[Input data]
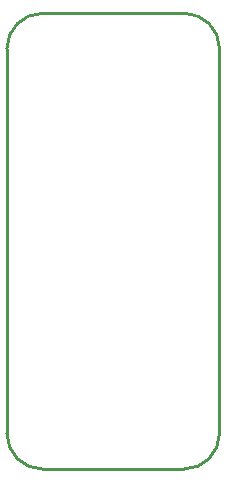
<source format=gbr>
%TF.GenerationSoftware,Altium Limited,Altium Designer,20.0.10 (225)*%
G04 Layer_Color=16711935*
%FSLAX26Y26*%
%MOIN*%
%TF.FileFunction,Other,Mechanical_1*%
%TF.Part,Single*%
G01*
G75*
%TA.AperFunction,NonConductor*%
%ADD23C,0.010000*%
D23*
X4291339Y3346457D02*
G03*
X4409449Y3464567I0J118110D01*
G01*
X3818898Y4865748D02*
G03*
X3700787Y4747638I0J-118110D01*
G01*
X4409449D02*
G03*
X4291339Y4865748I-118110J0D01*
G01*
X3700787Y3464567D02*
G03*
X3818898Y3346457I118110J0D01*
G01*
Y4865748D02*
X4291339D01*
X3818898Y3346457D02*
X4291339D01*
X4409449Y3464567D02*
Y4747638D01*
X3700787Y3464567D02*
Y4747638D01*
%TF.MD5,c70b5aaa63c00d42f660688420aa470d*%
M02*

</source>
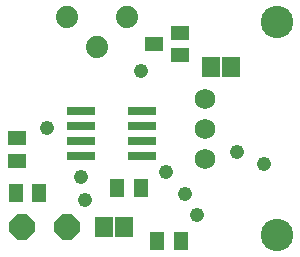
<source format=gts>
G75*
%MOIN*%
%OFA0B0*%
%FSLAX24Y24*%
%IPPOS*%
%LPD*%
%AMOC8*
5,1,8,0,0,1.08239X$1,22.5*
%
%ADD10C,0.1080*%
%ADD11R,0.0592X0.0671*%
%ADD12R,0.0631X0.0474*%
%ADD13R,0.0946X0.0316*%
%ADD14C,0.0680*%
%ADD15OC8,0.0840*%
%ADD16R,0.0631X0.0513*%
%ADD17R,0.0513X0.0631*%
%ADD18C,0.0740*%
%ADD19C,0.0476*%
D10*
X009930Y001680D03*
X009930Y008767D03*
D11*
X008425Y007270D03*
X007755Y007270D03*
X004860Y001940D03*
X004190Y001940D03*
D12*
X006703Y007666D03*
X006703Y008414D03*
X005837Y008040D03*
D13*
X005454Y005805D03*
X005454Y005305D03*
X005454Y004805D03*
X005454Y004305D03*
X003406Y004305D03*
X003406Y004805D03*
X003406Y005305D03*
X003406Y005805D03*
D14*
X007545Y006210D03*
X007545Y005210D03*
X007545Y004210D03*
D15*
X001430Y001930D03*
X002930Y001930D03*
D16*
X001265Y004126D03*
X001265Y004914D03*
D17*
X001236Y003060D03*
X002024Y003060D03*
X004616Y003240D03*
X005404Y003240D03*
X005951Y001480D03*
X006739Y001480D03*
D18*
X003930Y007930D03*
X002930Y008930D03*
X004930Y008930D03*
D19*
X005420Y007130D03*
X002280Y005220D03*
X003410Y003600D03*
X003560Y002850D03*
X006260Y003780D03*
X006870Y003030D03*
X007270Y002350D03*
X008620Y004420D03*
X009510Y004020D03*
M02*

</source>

[Problem to work on] Restate the data above word for word. Do not include the images.

[Answer space]
<source format=gbr>
%TF.GenerationSoftware,Altium Limited,Altium Designer,20.0.10 (225)*%
G04 Layer_Color=16711935*
%FSLAX26Y26*%
%MOIN*%
%TF.FileFunction,Other,Mechanical_1*%
%TF.Part,Single*%
G01*
G75*
%TA.AperFunction,NonConductor*%
%ADD23C,0.010000*%
D23*
X4291339Y3346457D02*
G03*
X4409449Y3464567I0J118110D01*
G01*
X3818898Y4865748D02*
G03*
X3700787Y4747638I0J-118110D01*
G01*
X4409449D02*
G03*
X4291339Y4865748I-118110J0D01*
G01*
X3700787Y3464567D02*
G03*
X3818898Y3346457I118110J0D01*
G01*
Y4865748D02*
X4291339D01*
X3818898Y3346457D02*
X4291339D01*
X4409449Y3464567D02*
Y4747638D01*
X3700787Y3464567D02*
Y4747638D01*
%TF.MD5,c70b5aaa63c00d42f660688420aa470d*%
M02*

</source>
<source format=gts>
G75*
%MOIN*%
%OFA0B0*%
%FSLAX24Y24*%
%IPPOS*%
%LPD*%
%AMOC8*
5,1,8,0,0,1.08239X$1,22.5*
%
%ADD10C,0.1080*%
%ADD11R,0.0592X0.0671*%
%ADD12R,0.0631X0.0474*%
%ADD13R,0.0946X0.0316*%
%ADD14C,0.0680*%
%ADD15OC8,0.0840*%
%ADD16R,0.0631X0.0513*%
%ADD17R,0.0513X0.0631*%
%ADD18C,0.0740*%
%ADD19C,0.0476*%
D10*
X009930Y001680D03*
X009930Y008767D03*
D11*
X008425Y007270D03*
X007755Y007270D03*
X004860Y001940D03*
X004190Y001940D03*
D12*
X006703Y007666D03*
X006703Y008414D03*
X005837Y008040D03*
D13*
X005454Y005805D03*
X005454Y005305D03*
X005454Y004805D03*
X005454Y004305D03*
X003406Y004305D03*
X003406Y004805D03*
X003406Y005305D03*
X003406Y005805D03*
D14*
X007545Y006210D03*
X007545Y005210D03*
X007545Y004210D03*
D15*
X001430Y001930D03*
X002930Y001930D03*
D16*
X001265Y004126D03*
X001265Y004914D03*
D17*
X001236Y003060D03*
X002024Y003060D03*
X004616Y003240D03*
X005404Y003240D03*
X005951Y001480D03*
X006739Y001480D03*
D18*
X003930Y007930D03*
X002930Y008930D03*
X004930Y008930D03*
D19*
X005420Y007130D03*
X002280Y005220D03*
X003410Y003600D03*
X003560Y002850D03*
X006260Y003780D03*
X006870Y003030D03*
X007270Y002350D03*
X008620Y004420D03*
X009510Y004020D03*
M02*

</source>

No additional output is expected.